[HOW TO COMPLETE THIS TASK]: Scan each line of the records for the word "text" and extract the ones that have it.

(Screenshot and code edit data)
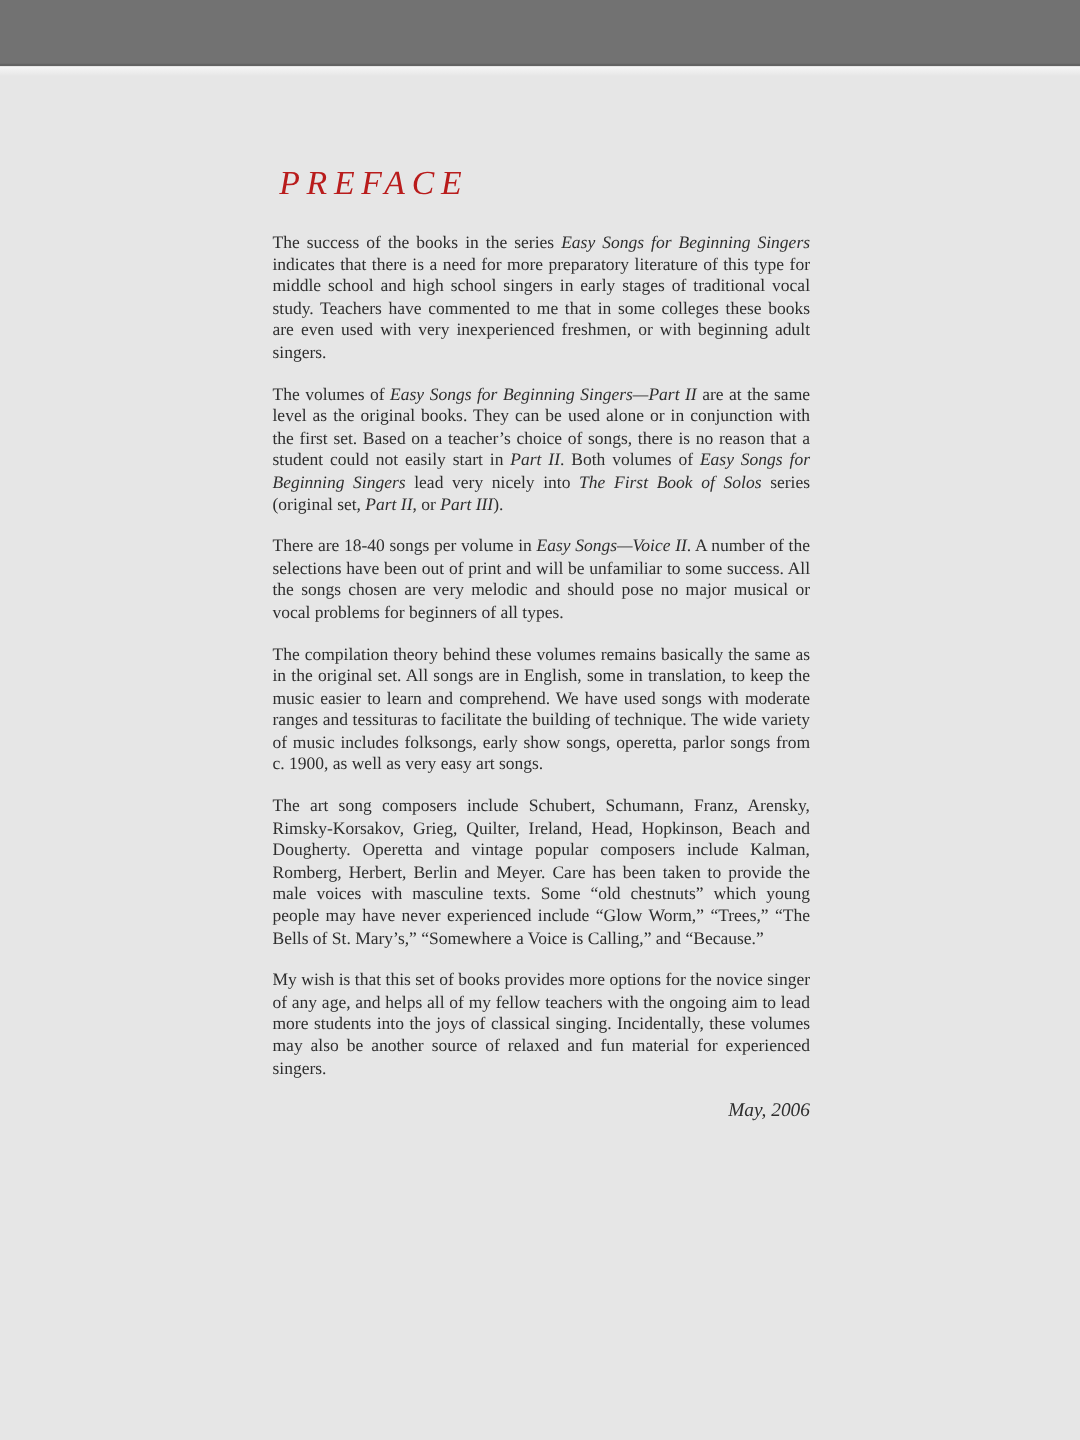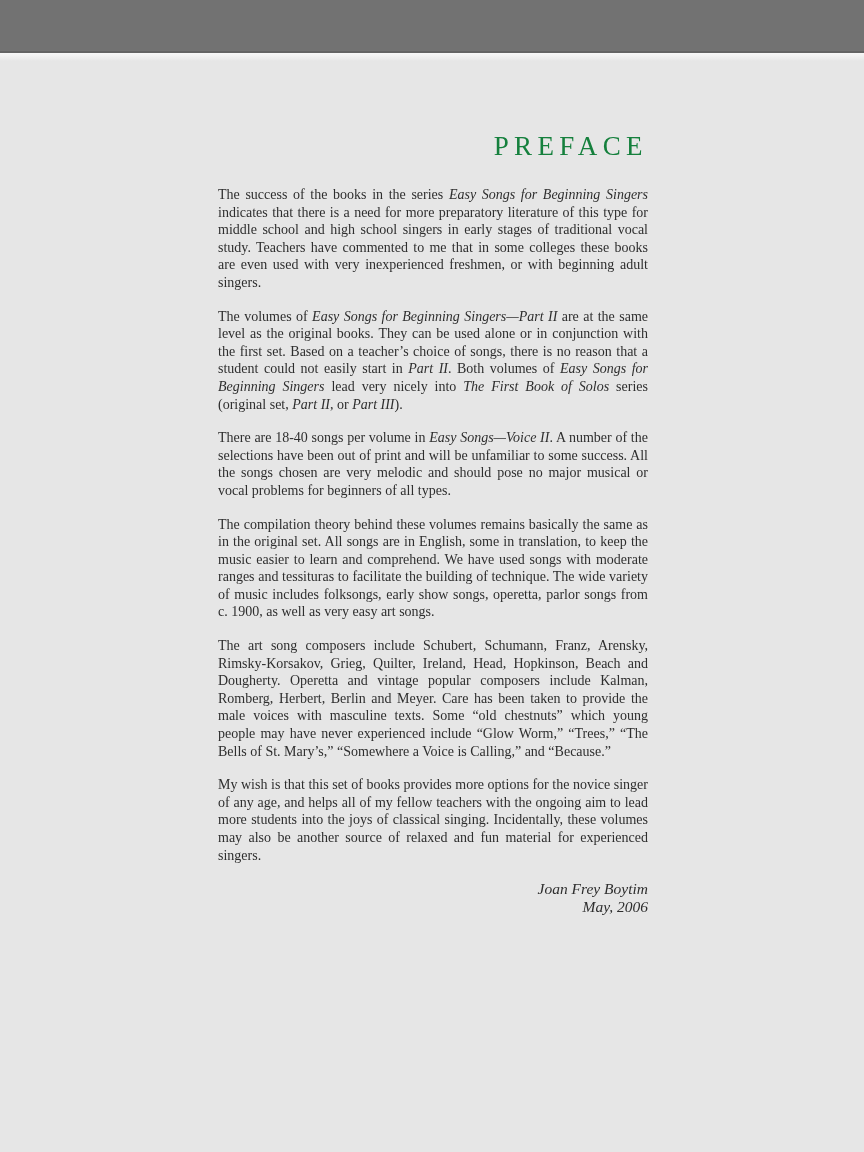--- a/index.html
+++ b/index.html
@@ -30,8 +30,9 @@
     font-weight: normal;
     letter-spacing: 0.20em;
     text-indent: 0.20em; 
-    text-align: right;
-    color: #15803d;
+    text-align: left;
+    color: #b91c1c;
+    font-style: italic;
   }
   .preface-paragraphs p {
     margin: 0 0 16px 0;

[RESPONSE BOX]:
     text-indent: 0.20em; 
-    text-align: right;
+    text-align: left;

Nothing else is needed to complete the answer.